== Brief ==
Apart from the images, every record below must be given again without alteration.

━━━━━━━━━━━━━━━━━━━━━━━━━━━━━━

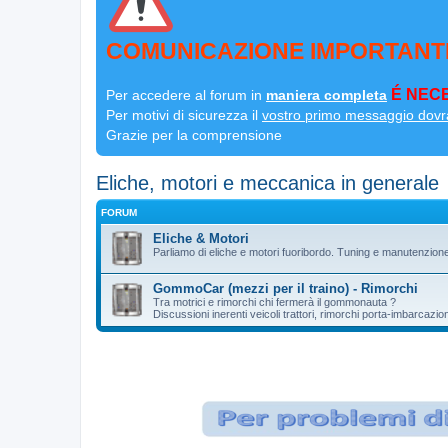
COMUNICAZIONE IMPORTANT
É NECE
Per accedere al forum in
maniera completa
Per motivi di sicurezza il
vostro primo messaggio dovr
Grazie per la comprensione
Eliche, motori e meccanica in generale
FORUM
Eliche & Motori
Parliamo di eliche e motori fuoribordo. Tuning e manutenzion
GommoCar (mezzi per il traino) - Rimorchi
Tra motrici e rimorchi chi fermerà il gommonauta ?
Discussioni inerenti veicoli trattori, rimorchi porta-imbarcazio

━━━━━━━━━━━━━━━━━━━━━━━━━━━━━━

== Exercise solution ==
COMUNICAZIONE IMPORTANT
É NECE
Per accedere al forum in
maniera completa
Per motivi di sicurezza il
vostro primo messaggio dovr
Grazie per la comprensione
Eliche, motori e meccanica in generale
FORUM
Eliche & Motori
Parliamo di eliche e motori fuoribordo. Tuning e manutenzion
GommoCar (mezzi per il traino) - Rimorchi
Tra motrici e rimorchi chi fermerà il gommonauta ?
Discussioni inerenti veicoli trattori, rimorchi porta-imbarcazio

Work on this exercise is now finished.